A full answer requires more careful source study, but it is clear enough that this is a phenomenon belonging to the reception of Dee’s work. One could say that it is the convergence of “Enoch reception” and “Dee reception”.This is correct, although Dee himself was certainly interested in ancient Enochiana. I discuss this question in the introduction to Old Testament Pseudepigrapha: More Noncanonical Scriptures vol. 1. Here is the paragraph:
In the early 1580s the English scholar and magus John Dee undertook an experiment with his "scryer," who went by the name of Edward Kelley, to try to acquire otherwise inaccessible knowledge by means of invoking and interrogating angels. Kelley, by peering into his "seer stone," mediated numerous conversations between these angels and Dee, and Dee left detailed transcripts of these encounters. He was told that the lost books of Esdras were still in the hands of the Jews. He was also told that he would be shown the lost books of Enoch quoted by Jude, but there is no record of this happening. Instead, the angels dictated a lengthy revelatory book called Liber Loagaeth, which was to restore all the lost holy books. Unfortunately, it is written in an "angelic" language (called "Enochian" by later followers of Dee) and, apart from a word or two here and there, no translation was ever forthcoming.As far as I can tell, the only ancient Enochic text that Dee knew was the quotation in Jude 14-15. He also, by the way, knew the Latin book of 2 Esdras (= 4-6 Ezra) and quoted it from time to time. My SBL paper this year discusses some phenomenological parallels between the angelic séances of Dee and Kelley and the visionary events described in 4 Ezra 14.
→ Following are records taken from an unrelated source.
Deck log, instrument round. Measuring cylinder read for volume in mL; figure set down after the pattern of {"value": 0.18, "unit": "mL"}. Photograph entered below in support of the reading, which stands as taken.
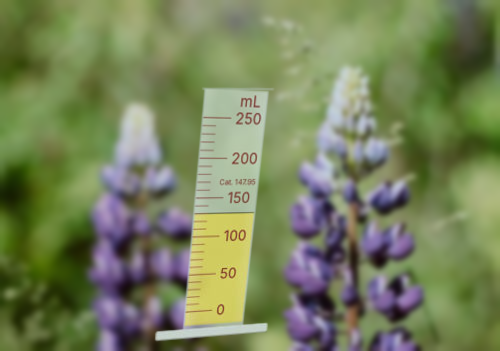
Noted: {"value": 130, "unit": "mL"}
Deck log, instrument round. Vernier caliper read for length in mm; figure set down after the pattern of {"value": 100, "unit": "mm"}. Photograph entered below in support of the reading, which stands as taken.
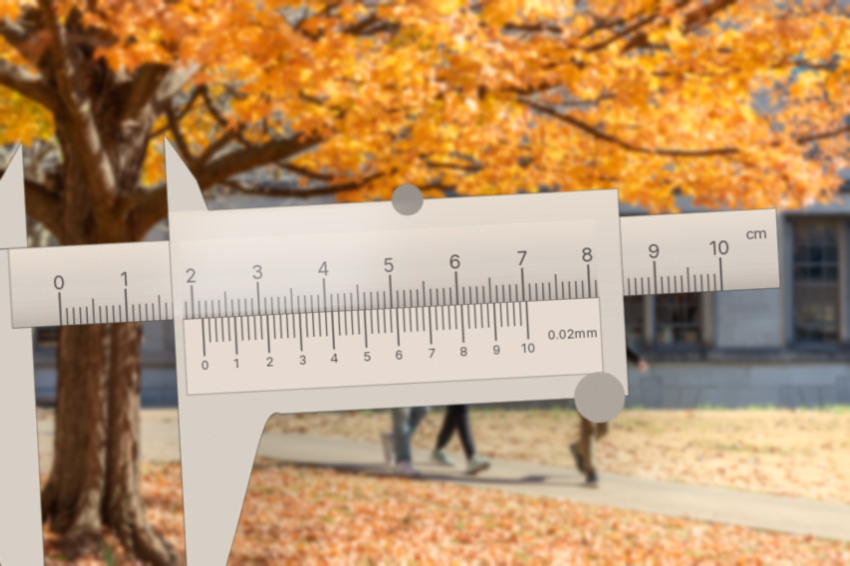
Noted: {"value": 21.4, "unit": "mm"}
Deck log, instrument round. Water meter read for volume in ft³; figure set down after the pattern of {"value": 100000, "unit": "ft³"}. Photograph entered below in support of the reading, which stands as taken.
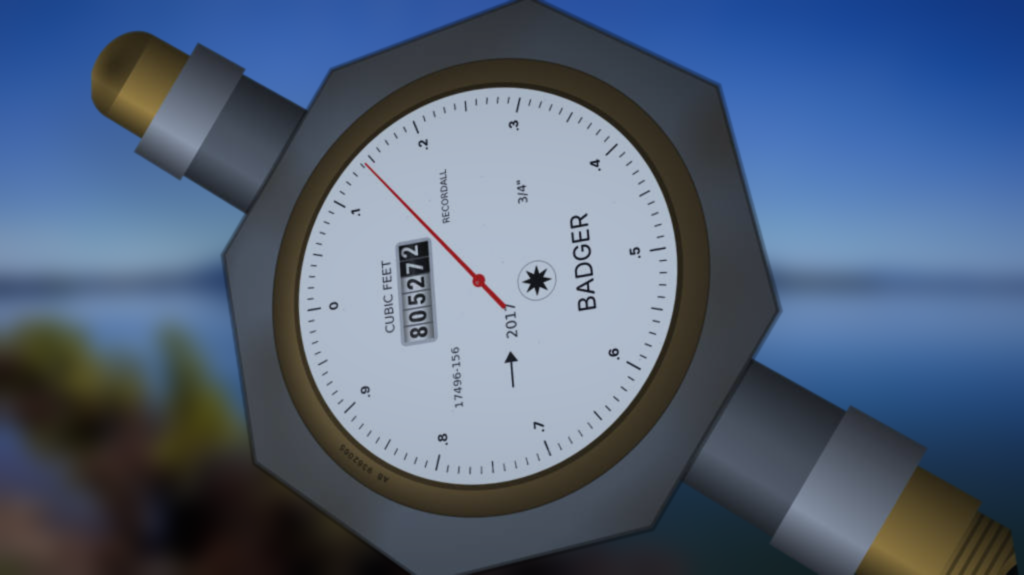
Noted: {"value": 805272.14, "unit": "ft³"}
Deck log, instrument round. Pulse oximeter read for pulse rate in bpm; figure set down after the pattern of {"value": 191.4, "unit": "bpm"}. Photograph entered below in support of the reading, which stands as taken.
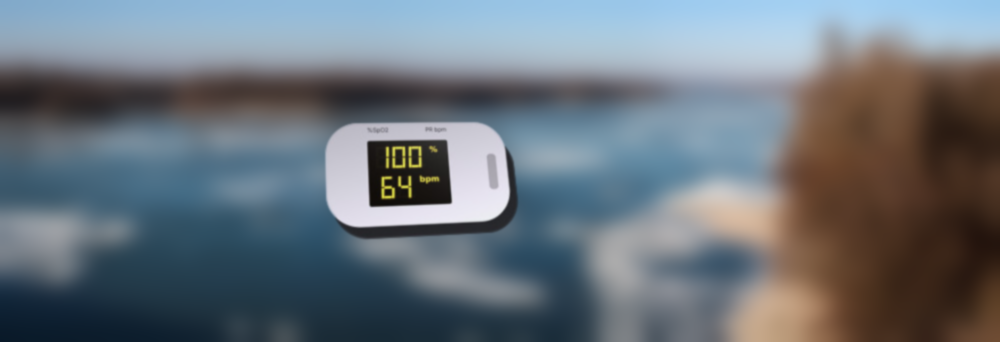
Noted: {"value": 64, "unit": "bpm"}
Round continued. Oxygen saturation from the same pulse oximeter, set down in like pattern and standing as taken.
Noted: {"value": 100, "unit": "%"}
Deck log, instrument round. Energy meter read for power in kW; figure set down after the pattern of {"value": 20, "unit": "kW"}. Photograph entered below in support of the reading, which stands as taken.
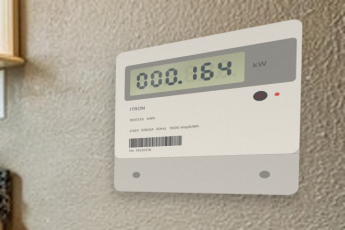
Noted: {"value": 0.164, "unit": "kW"}
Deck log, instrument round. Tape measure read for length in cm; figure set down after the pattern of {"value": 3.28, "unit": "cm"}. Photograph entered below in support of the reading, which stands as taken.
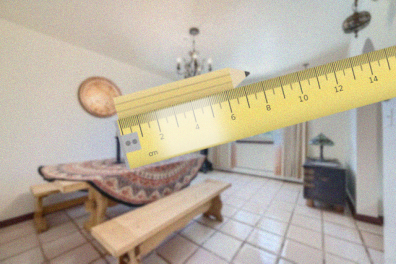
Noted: {"value": 7.5, "unit": "cm"}
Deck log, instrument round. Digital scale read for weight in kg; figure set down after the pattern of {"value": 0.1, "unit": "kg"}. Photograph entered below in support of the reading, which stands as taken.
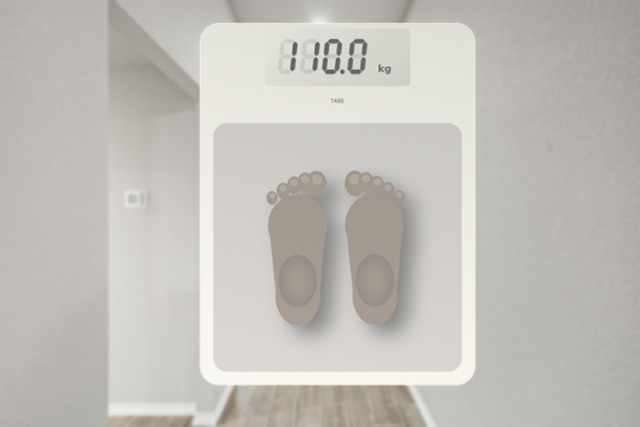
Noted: {"value": 110.0, "unit": "kg"}
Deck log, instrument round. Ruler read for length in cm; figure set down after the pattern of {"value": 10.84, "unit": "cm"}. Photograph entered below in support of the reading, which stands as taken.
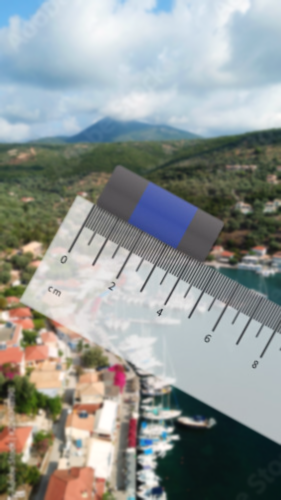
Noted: {"value": 4.5, "unit": "cm"}
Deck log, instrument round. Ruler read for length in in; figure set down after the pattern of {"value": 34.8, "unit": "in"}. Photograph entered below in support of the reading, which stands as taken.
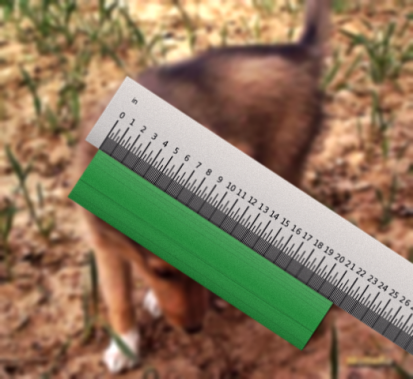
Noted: {"value": 21.5, "unit": "in"}
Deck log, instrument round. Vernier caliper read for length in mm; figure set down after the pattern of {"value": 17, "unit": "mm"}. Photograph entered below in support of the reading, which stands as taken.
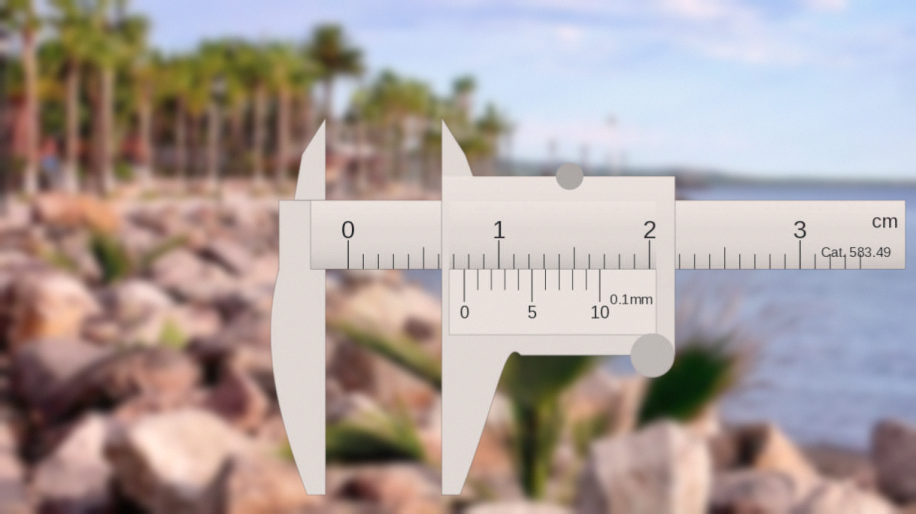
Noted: {"value": 7.7, "unit": "mm"}
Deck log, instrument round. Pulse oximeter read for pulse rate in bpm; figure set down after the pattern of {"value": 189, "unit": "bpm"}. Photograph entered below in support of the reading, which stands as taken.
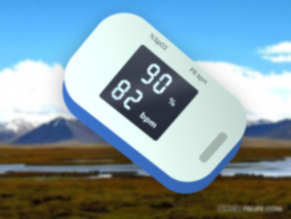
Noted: {"value": 82, "unit": "bpm"}
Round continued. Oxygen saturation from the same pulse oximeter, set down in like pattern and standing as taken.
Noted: {"value": 90, "unit": "%"}
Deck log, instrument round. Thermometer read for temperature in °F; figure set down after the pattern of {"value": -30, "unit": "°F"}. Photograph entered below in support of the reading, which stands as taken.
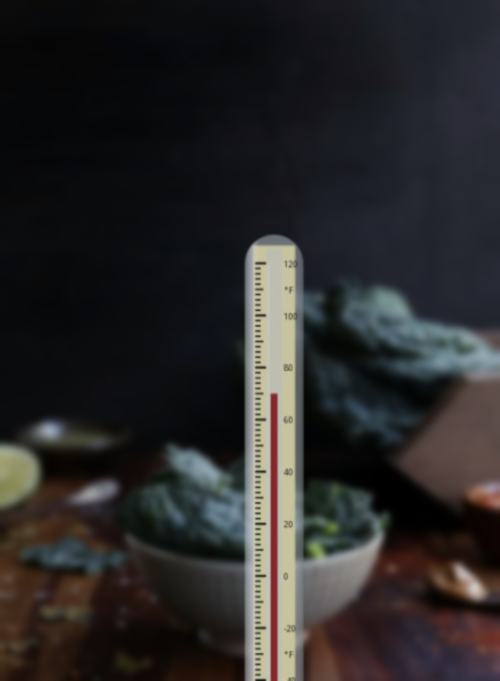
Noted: {"value": 70, "unit": "°F"}
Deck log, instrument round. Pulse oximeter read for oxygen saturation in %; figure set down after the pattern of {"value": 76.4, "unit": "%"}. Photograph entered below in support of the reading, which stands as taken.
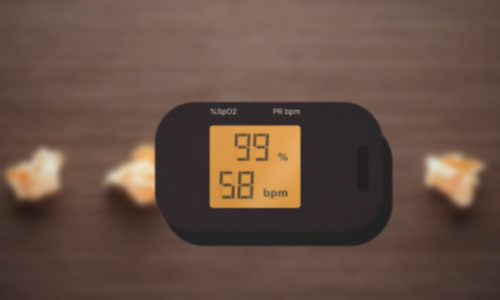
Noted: {"value": 99, "unit": "%"}
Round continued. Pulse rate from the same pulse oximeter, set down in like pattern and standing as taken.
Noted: {"value": 58, "unit": "bpm"}
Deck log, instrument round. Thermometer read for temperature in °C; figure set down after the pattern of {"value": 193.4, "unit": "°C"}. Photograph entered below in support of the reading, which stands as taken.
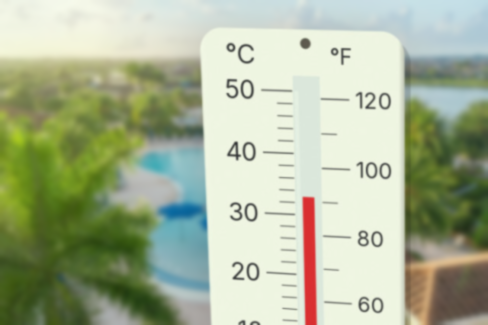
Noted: {"value": 33, "unit": "°C"}
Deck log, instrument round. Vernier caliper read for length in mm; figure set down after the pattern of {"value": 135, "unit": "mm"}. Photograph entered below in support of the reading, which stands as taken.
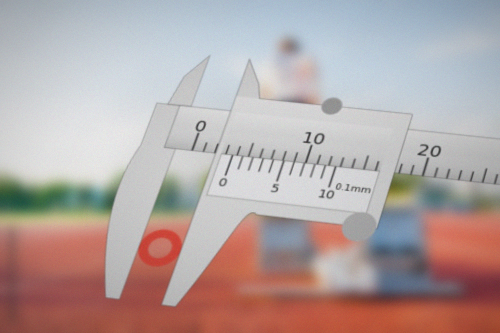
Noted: {"value": 3.6, "unit": "mm"}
I may already have mentioned that Old Testament Pseudepigrapha: More Noncanonical Scriptures vol. 1 is forthcoming in the next few months.
On a related note, I got the following in the mail this week:
Aaron Leitch, The Angelical Language, Volume I: The Complete History and Mythos of the Tongue of Angels and Volume II: An Encyclopedic Lexicon of the Tongue of Angels (Llewellyn, 2010)An interesting review and compendium by a modern practitioner.